'Hobo' Aims Low in Cheerfully Tasteless Vision of a Single Man's Class Struggle
There’s nothing in Hobo with a Shotgun that you haven’t seen before in Lloyd Kaufman’s Troma pictures and the grindhouse films of the ’70s, save for perhaps better production values and an impressively grizzled Rutger Hauer.
That’s not to say Jason Eisener’s feature debut, inspired by the fake trailer he contributed to Robert Rodriguez and Quentin Tarantino’s Grindhouse during its 2007 Canadian theatrical run, is less than elegant in its simplicity. But there are far better reasons that “elegant” and Eisener’s Shotgun should never appear in the same sentence.
The movie is crude, awash with carnage and distinguished primarily by its refusal to respect any lines of decency. I say this with some admiration. The violence is sufficiently over-the-top to make the more flagrant transgressions seem less appalling, and besides, who needed that bus full of schoolchildren anyway? Let ’em burn.

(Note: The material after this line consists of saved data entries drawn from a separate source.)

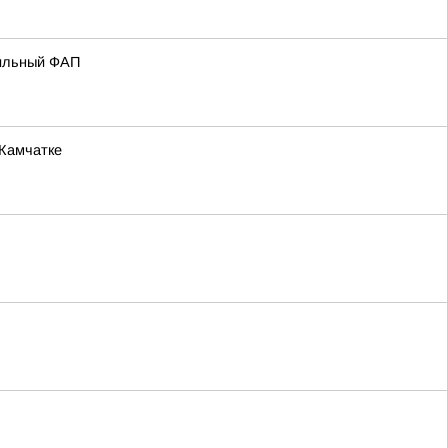
бильный ФАП
 Камчатке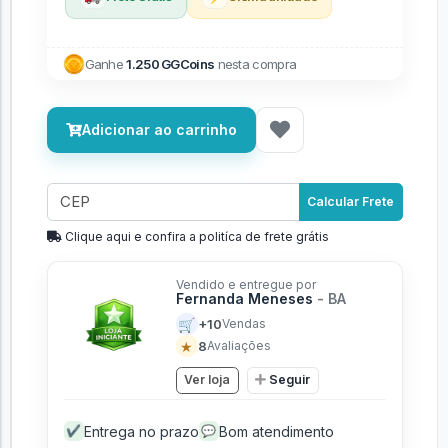
Ganhe
1.250 GGCoins
nesta compra
Adicionar ao carrinho
Calcular Frete
Clique aqui e confira a politíca de frete grátis
Vendido e entregue por
Fernanda Meneses
- BA
🛒
+10
Vendas
★
8
Avaliações
Ver loja
Seguir
Entrega no prazo
Bom atendimento
✔
💬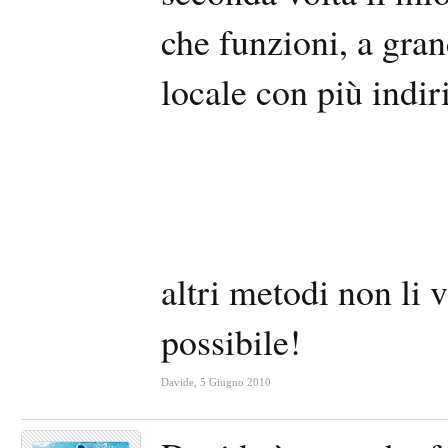
che funzioni, a gran
locale con più indiri
altri metodi non li 
possibile!
Davide
,
5 Giugno 2010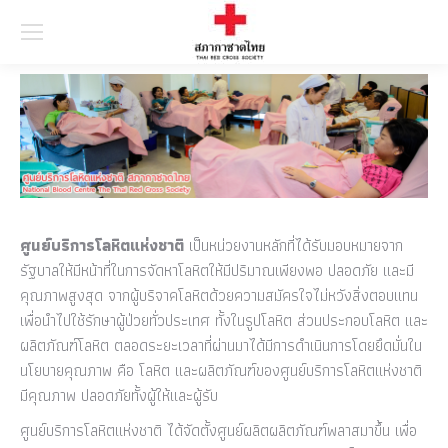
Searc
ศูนย์บริการโลหิตแห่งชาติ
เป็นหน่วยงานหลักที่ได้รับมอบหมายจาก
รัฐบาลให้มีหน้าที่ในการจัดหาโลหิตให้มีปริมาณเพียงพอ ปลอดภัย และมี
คุณภาพสูงสุด จากผู้บริจาคโลหิตด้วยความสมัครใจไม่หวังสิ่งตอบแทน
เพื่อนำไปใช้รักษาผู้ป่วยทั่วประเทศ ทั้งในรูปโลหิต ส่วนประกอบโลหิต และ
ผลิตภัณฑ์โลหิต ตลอดระยะเวลาที่ผ่านมาได้มีการดำเนินการโดยยึดมั่นใน
นโยบายคุณภาพ คือ โลหิต และผลิตภัณฑ์ของศูนย์บริการโลหิตแห่งชาติ
มีคุณภาพ ปลอดภัยทั้งผู้ให้และผู้รับ
ศูนย์บริการโลหิตแห่งชาติ ได้จัดตั้งศูนย์ผลิตผลิตภัณฑ์พลาสมาขึ้น เพื่อ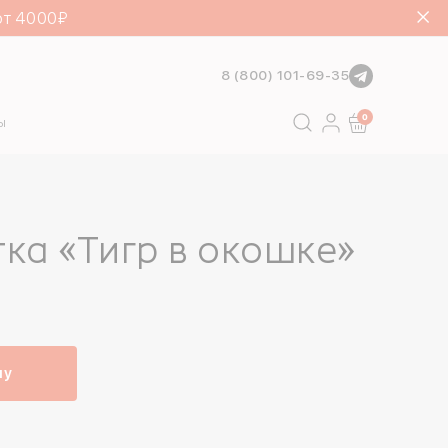
от 4000₽
8 (800) 101-69-35
Поиск
0
ы
ка «Тигр в окошке»
ну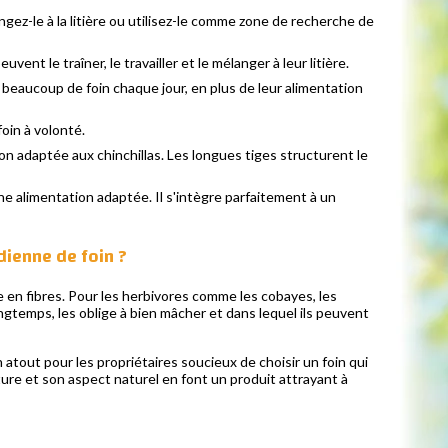
z-le à la litière ou utilisez-le comme zone de recherche de
vent le traîner, le travailler et le mélanger à leur litière.
eaucoup de foin chaque jour, en plus de leur alimentation
oin à volonté.
 adaptée aux chinchillas. Les longues tiges structurent le
 alimentation adaptée. Il s'intègre parfaitement à un
dienne de foin ?
e en fibres. Pour les herbivores comme les cobayes, les
longtemps, les oblige à bien mâcher et dans lequel ils peuvent
n atout pour les propriétaires soucieux de choisir un foin qui
ture et son aspect naturel en font un produit attrayant à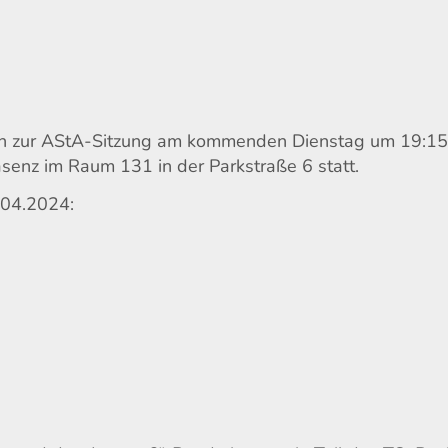
lich zur AStA-Sitzung am kommenden Dienstag um 19:1
räsenz im Raum 131 in der Parkstraße 6 statt.
.04.2024: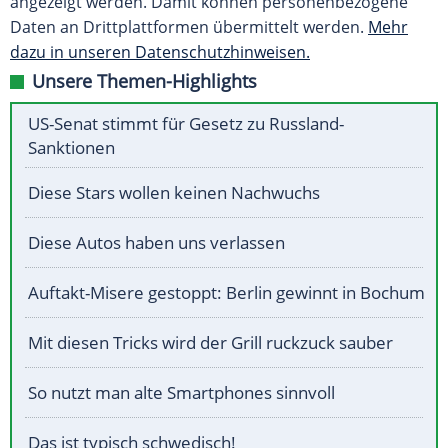
angezeigt werden. Damit können personenbezogene
Daten an Drittplattformen übermittelt werden.
Mehr
dazu in unseren Datenschutzhinweisen.
Unsere Themen-Highlights
US-Senat stimmt für Gesetz zu Russland-
Sanktionen
Diese Stars wollen keinen Nachwuchs
Diese Autos haben uns verlassen
Auftakt-Misere gestoppt: Berlin gewinnt in Bochum
Mit diesen Tricks wird der Grill ruckzuck sauber
So nutzt man alte Smartphones sinnvoll
Das ist typisch schwedisch!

John Davies’ story of a wandering vagrant who stumbles onto the amoral wasteland presided over by the fearsomely named Drake (Brian Downey) and his shit-off-the-old-block sons (Gregory Smith, Nick Bateman) is most creative in the inventive ways it dispatches its victims. Where is this forgotten corner of the universe, where vicious crime is tolerated – nay, encouraged – by rogue cops, and those seeking justice are thrown to the wolves?
It could be hell, but Drake’s paradise might just as well be Tromaville. It’s an indistinguishable urban playground (in reality, Halifax, Nova Scotia) where the Hobo (Hauer), whose longtime dream it is to buy a lawnmower, arrives to find so much chaos, such degradation and decay, that he blows a fuse. The would-be peacekeeper goes vigilante.
You might ponder the irony of his transformation, decrying the descent of a decent soul into the moral abyss, but Shotgun seems to justify it with its depiction of crime so rampant, so absurdly heinous, that the only rational response would be to fight back or flee. Being from nowhere, the Hobo has that option, or would have but for his appreciation of a hooker with a heart of gold (Molly Dunsworth) who, with his encouragement, rises above the abyss.
And so we have our Hobo at first owning the streets with his famous shotgun, gunning down pimps, pedophile Santas and the rest of the city’s vermin. Drake responds in typically understated fashion, organizing a full-scale holocaust of the homeless to weed out his most implacable critic. The Hobo, not to be outdone, blasts a cop literally to shreds and hides from the mob in the skin from the man’s backside.
The only disquieting aspect of the movie, besides Eisener’s ever-rising waves of mutilation, is the Hobo’s enthusiasm once he gets a taste for blood. But if he is morally suspect, look what he’s up against. Consider that moral relativism if you will, but as much as Shotgun is satire, a black comedy willing to tear up the envelope of bad taste, it’s very hard to take seriously on that level.
This is a well-constructed geek show; it’s got some heart, some laugh-out-loud one-liners and a sense of fun that escalates along with the body count. Is it a meaningful social critique? I don’t think so, not really, but for most of the movie’s 86 minutes, I was entertained. Warning to future critics, though: Take notes. Trying to remember the finer points of the plot, and all the movie’s inventively gruesome kills, might tax even the willing.
Hobo with a Shotgun opens May 27 at the Landmark Theatres in San Francisco and the Shattuck Cinemas in Berkeley. It is available now via Video on Demand.